Reduction and Alkylation of cysteine residues (carbmidomethylation)

 

NOTE: If you have done this before running the gel than proceed to digestion directly.

 

1.     Add enough 5mM DTT solution (in ammonium bicarbonate, 50mM pH8) to the gel pieces to soak the gel pieces and incubate at 37º C for 30mins. 
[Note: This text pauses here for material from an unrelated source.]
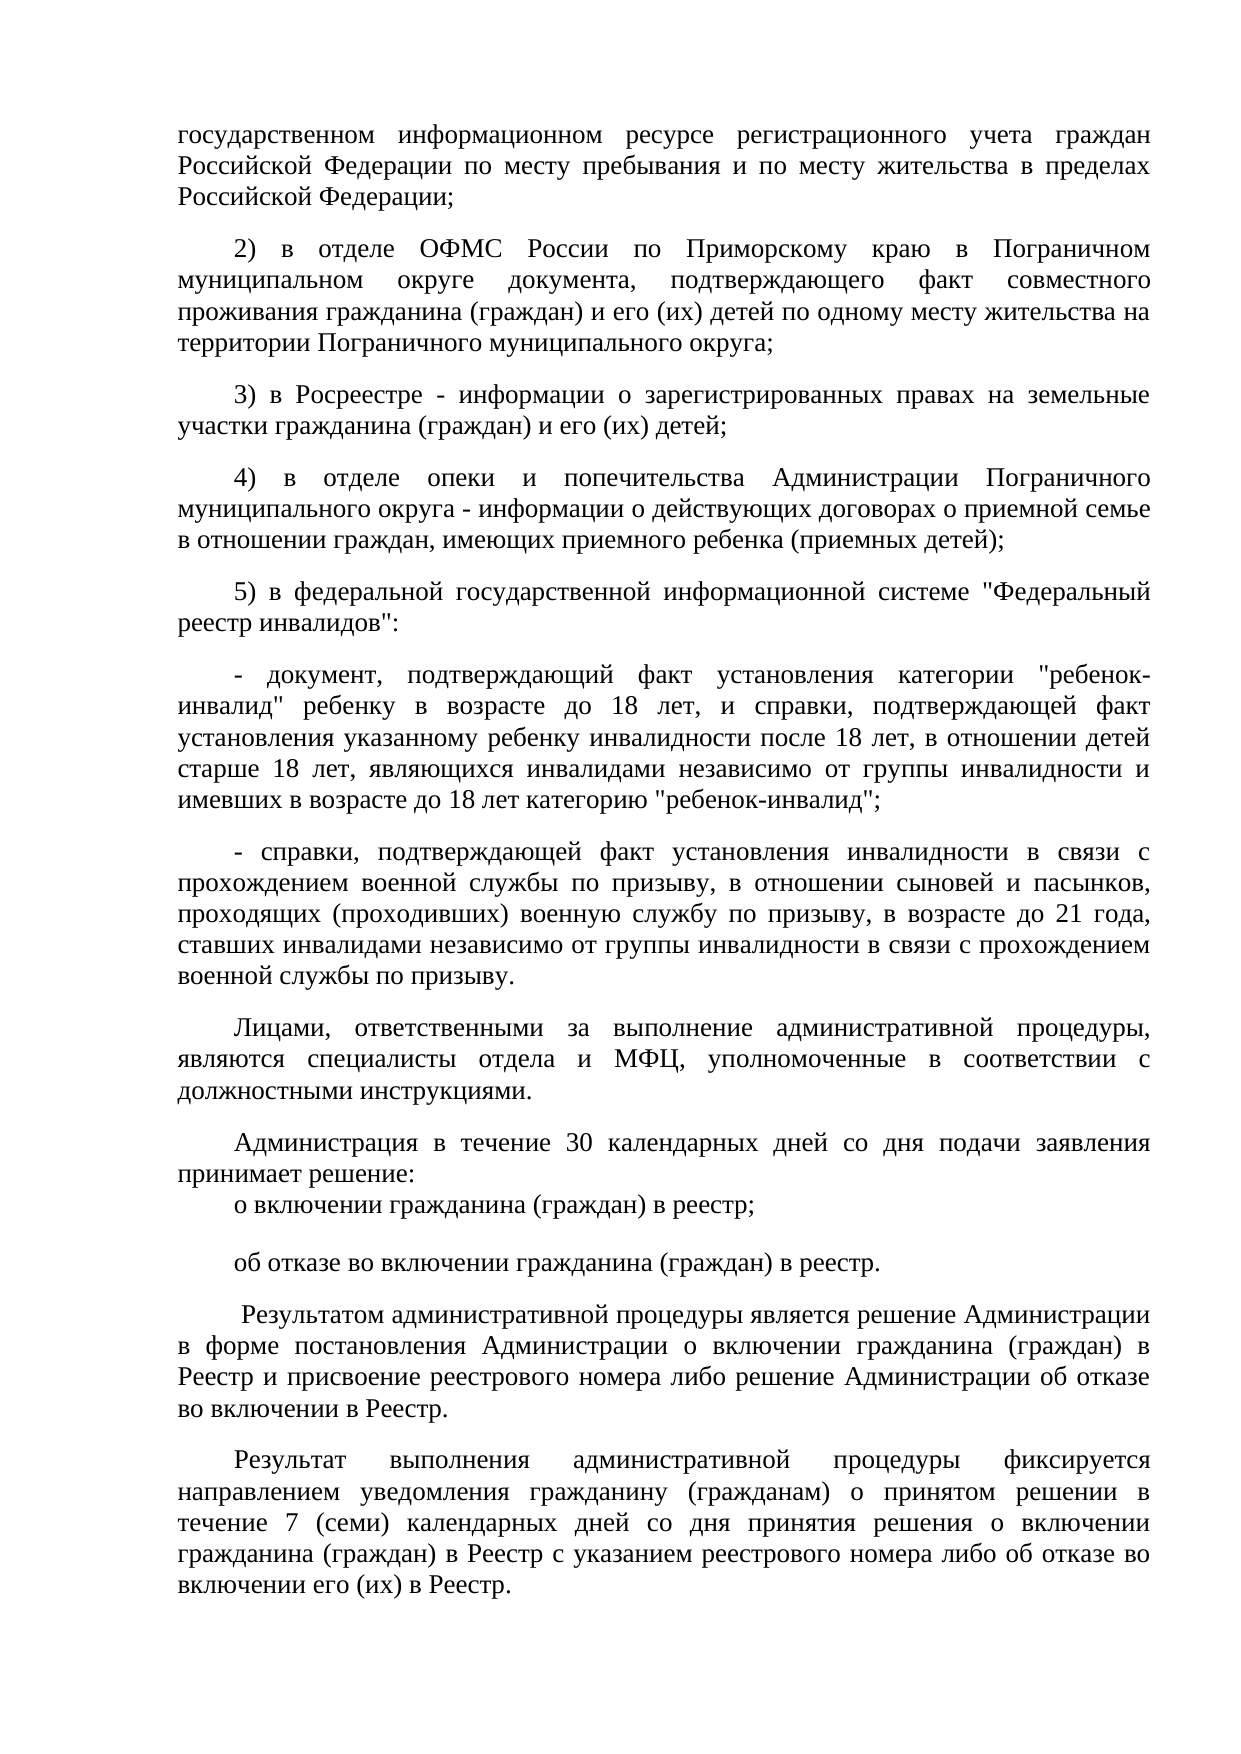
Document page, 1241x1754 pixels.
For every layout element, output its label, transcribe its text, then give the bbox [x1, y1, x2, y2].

  1. Wash with 50% acetonitrile in ammonium bicarbonate with 100microL twice. 
  2. Add 100microL acetonitrile and vortex and speedvac to dryness. 
  3. Add 10mM Iodoacetamide solution to the gel pieces (enough to soak the gel pieces) and incubate for 30mins at room temperature. 
  4. Wash twice as above and dry the gel pieces in acetonitrile and proceed for digestion step.

 

 

Trypsin Digestion

 

If the band is dark, with coommassie stain add stock trypsin to the gel slices so that the gel slices are just covered with a thin layer of the solution.  Use Promega Trypsin in 50mM Ammonium Bicarbonate pH8-8.5 (stock solution - 20micrograms in 2mL buffer.) 

 

Note: If too much trypsin solution is added there will be to many trypsin peaks in your mass spectra. To avoid this you may want you add ammonium bicarbonate buffer.

 

If the gel slices are light, then dilute the stock trypsin so that each gel band gets about 2-4 microL of the stock trypsin. 

 

If the gel band is faint, (can hardly be seen), than lower the trypsin even further.  I go according to the calculation of protein to trypsin ratio of about 1:20 and a faintly stained coommasie band is about 0.1 microgram protein or less. 

 

  1. Leave at 37ºC overnight.
  2. Add 50% AcCN/0.3%TFA in water to extract the peptides (Volume roughly the same amount of gel you have in there.)
  3. Leave for 15min and spin and take supernatant and save.
  4. Add another 100microL of the above AcCN solution and leave for 15min spin and extract supernatant and save (In the same tube as above)
  5. If you want you can extract for the third time.
  6. Put the mixed supernatants in a speedvac and then spot and run on MALDI. The speedvac step can be repeated to chase the ammonium bicarbonate away, just add water and then speedvac again and repeat the process three times.

 

Ordering information:

 

Pestle

Vendor          Fisher Scientific

Phone #        800 766 7000

Description    Kontes Pellet Pestle, 0.5mL

Catalog#       K749521-0590

 

DTT                                                                          IAA

Vendor          Sigma                                                   Sigma

Phone #        800 325 3010                                        800 325 3010

Description    DL-Dithiothreitol                                     Iodoacetamide

Catalog#       D-0632                                                 I-1149

 

 

The pestle listed fits only the 500microL eppendorf tube.  Before using the pestle clean them well with ddH2O otherwise you will see a lot of keratin peaks due to the dust on the pestles.  Note: Please wear gloves when handling the gel and washing the pestles and through out the digestion and extraction procedure.

 

Note: There are several other ways of reducing the cysteines and alkylating them.  For reduction another well known reagent is triphenylphosohine and for alkylation, vinyl pyridine (this mode of alkylation helps in the MALDI, in the sense that the modification helps cysteine containing peptides to fly well.)  The vinyl pyridine reagent induces pyridyl ethylation modification of the cysteines.  Care has to be taken to keep the vinyl pyridine reagent dry.  The DTT solution can be made up in stock and frozen over a period of time.  But the alkylating agents have to be made fresh every time the digestions are being done (both iodoacetamide and vinyl pyridine.)